Entries provided —

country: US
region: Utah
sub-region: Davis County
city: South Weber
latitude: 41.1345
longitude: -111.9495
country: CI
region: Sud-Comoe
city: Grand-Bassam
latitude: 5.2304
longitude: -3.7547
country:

* * *

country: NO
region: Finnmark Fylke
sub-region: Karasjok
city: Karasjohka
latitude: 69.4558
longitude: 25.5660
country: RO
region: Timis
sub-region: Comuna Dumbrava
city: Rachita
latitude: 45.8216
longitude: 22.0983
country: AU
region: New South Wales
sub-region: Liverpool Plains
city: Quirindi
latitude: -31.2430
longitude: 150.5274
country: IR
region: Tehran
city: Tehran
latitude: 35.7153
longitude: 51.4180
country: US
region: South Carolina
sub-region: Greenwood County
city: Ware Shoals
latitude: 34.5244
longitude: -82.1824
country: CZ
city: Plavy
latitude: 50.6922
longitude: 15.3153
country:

Your objective —
Reproduce the part of the data that opens with the line containing "region: New South Wales" and closes with the line containing "city: Plavy", including both of those lines.

Solved exercise —
region: New South Wales
sub-region: Liverpool Plains
city: Quirindi
latitude: -31.2430
longitude: 150.5274
country: IR
region: Tehran
city: Tehran
latitude: 35.7153
longitude: 51.4180
country: US
region: South Carolina
sub-region: Greenwood County
city: Ware Shoals
latitude: 34.5244
longitude: -82.1824
country: CZ
city: Plavy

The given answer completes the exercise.